◆ **SET EXERCISE**: Set down all of the entries word for word, omitting the images they contain.

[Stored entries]
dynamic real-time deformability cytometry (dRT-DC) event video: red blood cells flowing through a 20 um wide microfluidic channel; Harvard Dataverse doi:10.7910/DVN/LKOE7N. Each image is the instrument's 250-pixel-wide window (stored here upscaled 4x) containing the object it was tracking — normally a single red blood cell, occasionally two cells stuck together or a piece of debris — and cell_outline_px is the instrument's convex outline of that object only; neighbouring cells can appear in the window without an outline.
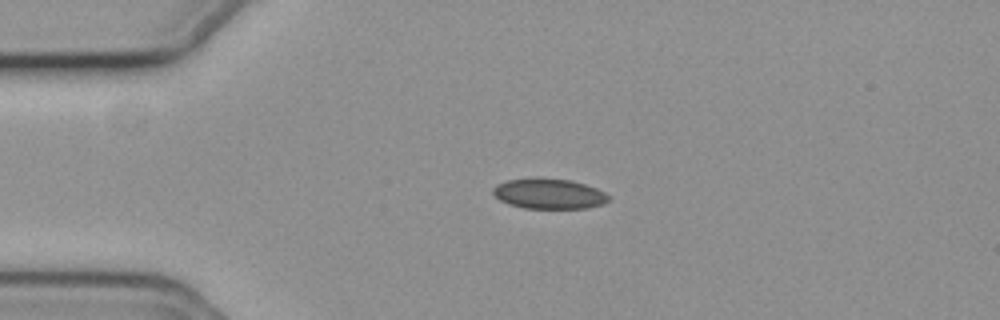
{"species": "common noctule bat (a hibernating species)", "species_latin": "Nyctalus noctula", "temperature_condition": "cold", "stored_images_in_passage": 56, "camera_frame_rate_fps": 3000, "um_per_image_px": 0.085, "animal": {"sex": "female", "body_mass_g": 19.3, "forearm_length_mm": 54.1}, "frame": {"image": 1, "passage_image": 12, "time_ms": 3.667, "image_size_px": [1000, 320], "cell_outline_px": [[608, 200], [604, 204], [588, 208], [524, 208], [508, 204], [500, 200], [492, 192], [492, 188], [496, 184], [508, 180], [536, 176], [572, 180], [596, 188], [604, 192], [608, 196]], "centroid_in_image_um": [46.63, 16.44], "position_along_channel_um": 38.4, "area_um2": 20.69}}
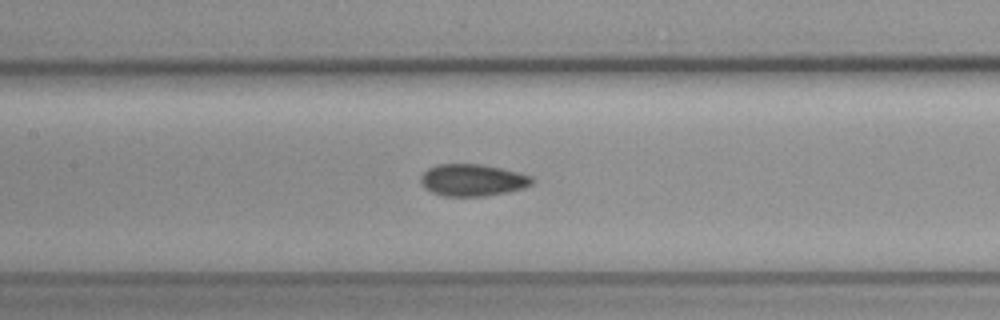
{"frame": {"image": 2, "passage_image": 25, "time_ms": 8.0, "image_size_px": [1000, 320], "cell_outline_px": [[536, 180], [532, 184], [524, 188], [508, 192], [484, 196], [444, 196], [432, 192], [424, 188], [420, 184], [420, 176], [428, 168], [440, 164], [480, 164], [520, 172], [532, 176]], "centroid_in_image_um": [40.18, 15.31], "position_along_channel_um": 167.2, "area_um2": 20.92}}
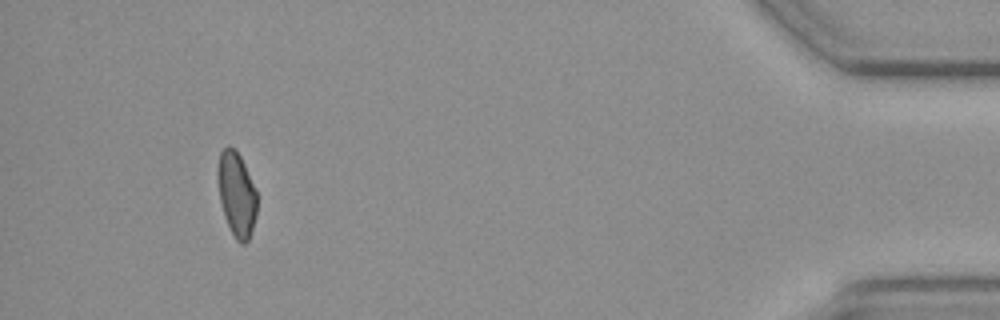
{"frame": {"image": 3, "passage_image": 51, "time_ms": 16.667, "image_size_px": [1000, 320], "cell_outline_px": [[256, 216], [248, 240], [244, 244], [240, 244], [236, 240], [224, 216], [220, 200], [216, 176], [216, 168], [220, 152], [228, 144], [236, 148], [244, 164], [256, 192]], "centroid_in_image_um": [20.07, 16.46], "position_along_channel_um": 415.1, "area_um2": 19.36}, "authors_computed_cell_mechanics": {"area_um2": 20.4323, "velocity_mm_per_s": 3.6973, "shape_relaxation_time_tau1_ms": 5.8535, "shape_relaxation_time_tau2_ms": 5.6479, "deformation_change_tau1": 0.0968, "deformation_change_tau2": 0.0763}}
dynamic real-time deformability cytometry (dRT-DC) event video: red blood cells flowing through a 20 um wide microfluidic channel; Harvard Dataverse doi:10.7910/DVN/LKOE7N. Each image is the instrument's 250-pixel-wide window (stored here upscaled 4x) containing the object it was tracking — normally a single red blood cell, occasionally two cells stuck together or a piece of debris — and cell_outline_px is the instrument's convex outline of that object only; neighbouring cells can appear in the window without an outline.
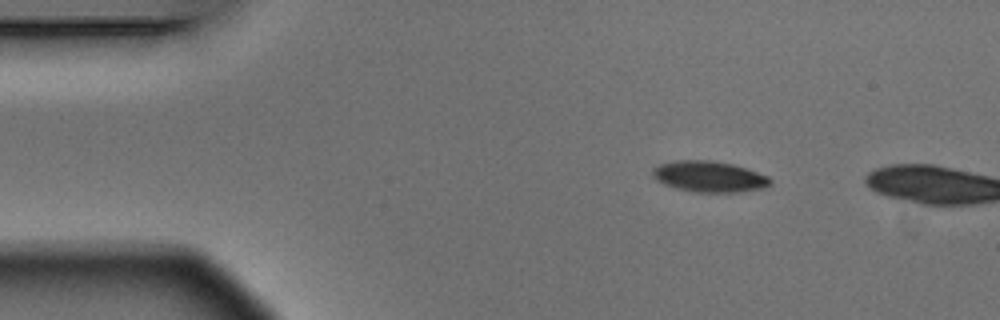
{"species": "Egyptian fruit bat (a non-hibernating species)", "species_latin": "Rousettus aegyptiacus", "temperature_condition": "warm", "stored_images_in_passage": 4, "camera_frame_rate_fps": 3000, "um_per_image_px": 0.085, "animal": {"sex": "male"}, "frame": {"image": 1, "passage_image": 3, "time_ms": 0.667, "image_size_px": [1000, 320], "cell_outline_px": [[772, 184], [764, 188], [740, 192], [692, 192], [676, 188], [664, 184], [656, 180], [652, 176], [652, 168], [660, 164], [676, 160], [712, 160], [732, 164], [768, 176], [772, 180]], "centroid_in_image_um": [60.27, 15.01], "position_along_channel_um": 24.7, "area_um2": 21.33}}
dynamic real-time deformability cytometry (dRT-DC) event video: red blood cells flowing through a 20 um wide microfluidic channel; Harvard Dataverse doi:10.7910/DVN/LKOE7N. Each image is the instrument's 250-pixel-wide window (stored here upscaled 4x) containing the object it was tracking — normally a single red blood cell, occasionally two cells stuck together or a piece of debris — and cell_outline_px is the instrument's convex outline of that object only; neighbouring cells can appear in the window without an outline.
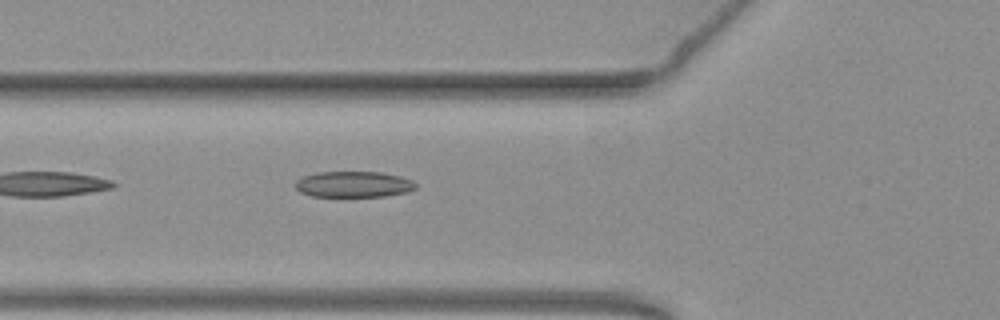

◆ **TASK RESPONSE**:
dynamic real-time deformability cytometry (dRT-DC) event video: red blood cells flowing through a 20 um wide microfluidic channel; Harvard Dataverse doi:10.7910/DVN/LKOE7N. Each image is the instrument's 250-pixel-wide window (stored here upscaled 4x) containing the object it was tracking — normally a single red blood cell, occasionally two cells stuck together or a piece of debris — and cell_outline_px is the instrument's convex outline of that object only; neighbouring cells can appear in the window without an outline.
{"species": "common noctule bat (a hibernating species)", "species_latin": "Nyctalus noctula", "temperature_condition": "cold", "stored_images_in_passage": 56, "camera_frame_rate_fps": 3000, "um_per_image_px": 0.085, "animal": {"sex": "female", "body_mass_g": 19.3, "forearm_length_mm": 54.1}, "frame": {"image": 1, "passage_image": 12, "time_ms": 3.667, "image_size_px": [1000, 320], "cell_outline_px": [[608, 200], [604, 204], [588, 208], [524, 208], [508, 204], [500, 200], [492, 192], [492, 188], [496, 184], [508, 180], [536, 176], [572, 180], [596, 188], [604, 192], [608, 196]], "centroid_in_image_um": [46.63, 16.44], "position_along_channel_um": 38.4, "area_um2": 20.69}}
{"frame": {"image": 2, "passage_image": 25, "time_ms": 8.0, "image_size_px": [1000, 320], "cell_outline_px": [[536, 180], [532, 184], [524, 188], [508, 192], [484, 196], [444, 196], [432, 192], [424, 188], [420, 184], [420, 176], [428, 168], [440, 164], [480, 164], [520, 172], [532, 176]], "centroid_in_image_um": [40.18, 15.31], "position_along_channel_um": 167.2, "area_um2": 20.92}}
{"frame": {"image": 3, "passage_image": 51, "time_ms": 16.667, "image_size_px": [1000, 320], "cell_outline_px": [[256, 216], [248, 240], [244, 244], [240, 244], [236, 240], [224, 216], [220, 200], [216, 176], [216, 168], [220, 152], [228, 144], [236, 148], [244, 164], [256, 192]], "centroid_in_image_um": [20.07, 16.46], "position_along_channel_um": 415.1, "area_um2": 19.36}, "authors_computed_cell_mechanics": {"area_um2": 20.4323, "velocity_mm_per_s": 3.6973, "shape_relaxation_time_tau1_ms": 5.8535, "shape_relaxation_time_tau2_ms": 5.6479, "deformation_change_tau1": 0.0968, "deformation_change_tau2": 0.0763}}
dynamic real-time deformability cytometry (dRT-DC) event video: red blood cells flowing through a 20 um wide microfluidic channel; Harvard Dataverse doi:10.7910/DVN/LKOE7N. Each image is the instrument's 250-pixel-wide window (stored here upscaled 4x) containing the object it was tracking — normally a single red blood cell, occasionally two cells stuck together or a piece of debris — and cell_outline_px is the instrument's convex outline of that object only; neighbouring cells can appear in the window without an outline.
{"species": "Egyptian fruit bat (a non-hibernating species)", "species_latin": "Rousettus aegyptiacus", "temperature_condition": "warm", "stored_images_in_passage": 4, "camera_frame_rate_fps": 3000, "um_per_image_px": 0.085, "animal": {"sex": "male"}, "frame": {"image": 1, "passage_image": 3, "time_ms": 0.667, "image_size_px": [1000, 320], "cell_outline_px": [[772, 184], [764, 188], [740, 192], [692, 192], [676, 188], [664, 184], [656, 180], [652, 176], [652, 168], [660, 164], [676, 160], [712, 160], [732, 164], [768, 176], [772, 180]], "centroid_in_image_um": [60.27, 15.01], "position_along_channel_um": 24.7, "area_um2": 21.33}}
dynamic real-time deformability cytometry (dRT-DC) event video: red blood cells flowing through a 20 um wide microfluidic channel; Harvard Dataverse doi:10.7910/DVN/LKOE7N. Each image is the instrument's 250-pixel-wide window (stored here upscaled 4x) containing the object it was tracking — normally a single red blood cell, occasionally two cells stuck together or a piece of debris — and cell_outline_px is the instrument's convex outline of that object only; neighbouring cells can appear in the window without an outline.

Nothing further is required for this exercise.